1. Elements of a Change Order
2. Common Reasons for Change Orders
3. Issues Caused by Change Orders

Updated November 18, 2020:

A contract change order is a document written by a project manager to change an aspect of an existing contract such as requirements, amount, or time. This can also include changes to drawings and specifications. These changes must be within the contract scope and adhere to the contract's changes clause.

Also called a modification order, this document is commonly used in the construction industry because of the frequency of modifications, additions, deletions, and other changes based on local ordinances and requirements. The change order allows any authorized person to make these changes without consent of the contractor. As with other contract amendments, change orders must satisfy the original contract's offer, acceptance, consideration exchange, and reasonable identification of changes.

Elements of a Change Order

Before submitting a change order, the contractor may need to provide a formal notice of an anticipated change. This allows the owner to reduce the impact of the change to the project cost and schedule. The change request usually includes:

  • A thorough description of the change
  • Itemized subcontractor costs if applicable
  • Total cost summary of the proposed change
  • Reason for the change
  • Projected impact on project completion date

Cost should always be associated with a change order even if the change will not cost the contractor money. This is especially important when contracting with an owner who makes frequent changes. The original contract can set out a fee for change orders or limit the number of change orders that can be submitted before extra charges are incurred. Contractors may also want to note in the contract that they are not responsible for project delays caused by change orders. Change orders are only used in construction with lump-sum contracts, not with cost-plus or time and materials contracts unless a provision is included in the original contract.

Change orders can be created either in an Excel spreadsheet or by using project management software. The change order must be signed by the property owner, the main contractor, and a third party such as the bond or lending company funding the project.

Common Reasons for Change Orders

Change orders are commonly required when:

  • Design changes are made after the project has started.
  • Plan modifications or deletions are made.
  • Extra work is required above the stated scope.
  • New instructions are provided by the owner, an architect, or the site superintendent.
  • Drawings need more detail.
  • Parts do not fit as expected.
  • Materials or workers are delayed.
  • Job site conditions are not as expected.

In many cases, making a minor change early in the project can prevent the need for a larger, more expensive change down the line. To avoid the need for change orders, make sure that specs, materials, drawings, installation requirements, and a detailed plan are included in the original contract. Change orders must honor building codes, which supersede construction industry practices.

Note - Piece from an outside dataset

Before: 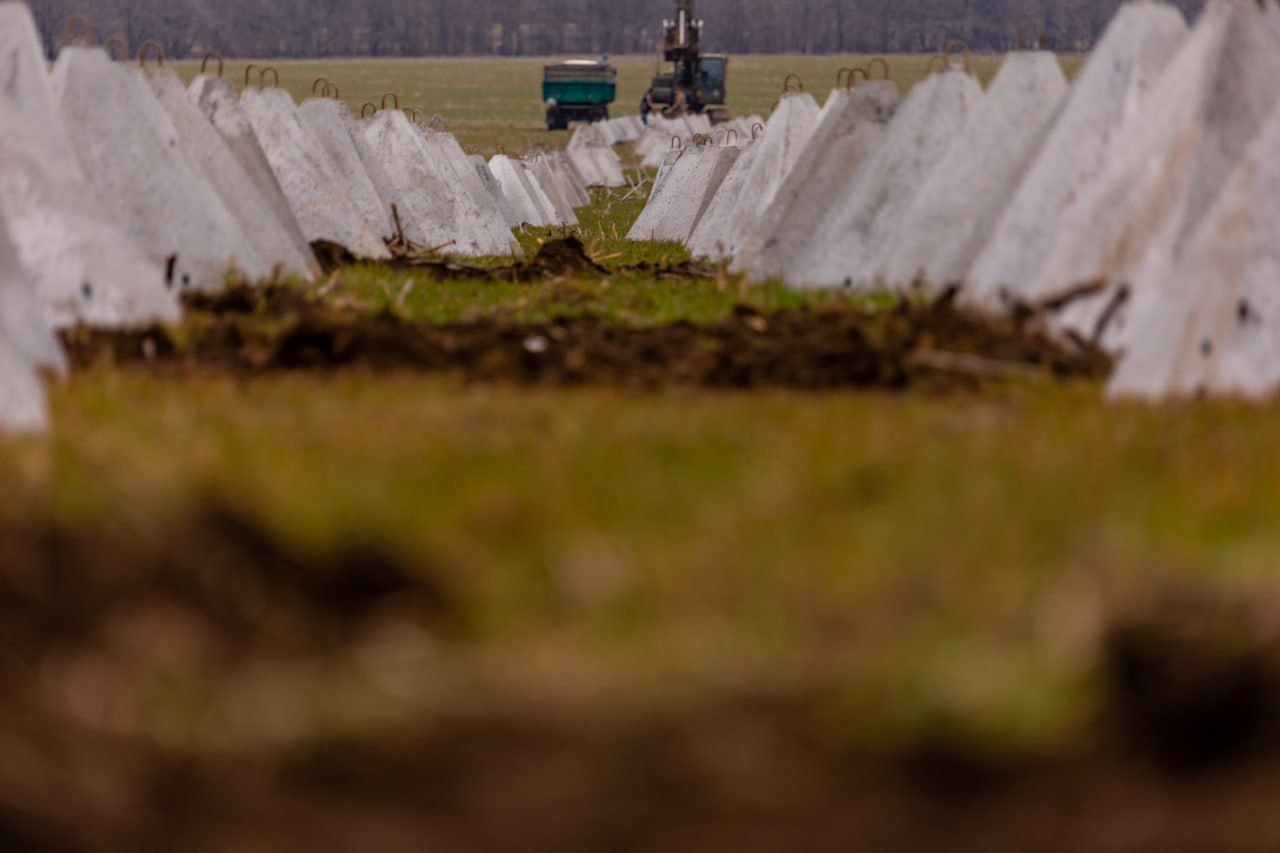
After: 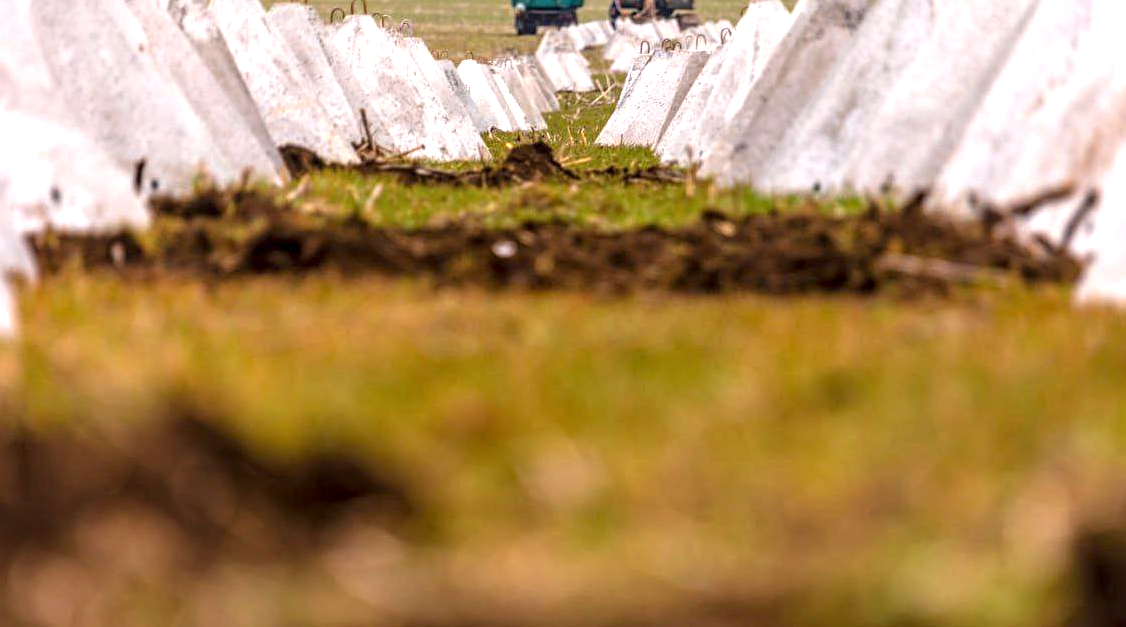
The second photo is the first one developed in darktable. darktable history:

Issues Caused by Change Orders

Change orders are often a source of dispute since they are modifying the terms of an already complicated project. The most prominent issues caused by change orders include the need for new permits and impact to the budget and/or timeline. The most serious issues occur when a dispute results from the change, often over additional payment. Contractors who fear they will not get paid for the extra work caused by a change may slow down or stop work altogether, while property owners may feel that the contractors should have factored the need for changes into their original project bid.

Owners may be prudent to offer potential contractors a pre-site inspection so they can better understand the scope of the project before bidding. The more accuracy and detail provided in the initial contract, the less likely that a change order will be needed. Requiring change orders in writing allows owners to approve changes that affect the scope of work. Providing a time limit for change orders after the need for the change was submitted is also beneficial.

The original contract should deter work slow-downs and stoppages with a liquidated damage clause that creates a penalty for breach of contract caused by a work stoppage. This is not an estimate of damage but a fine to prevent the breach from happening.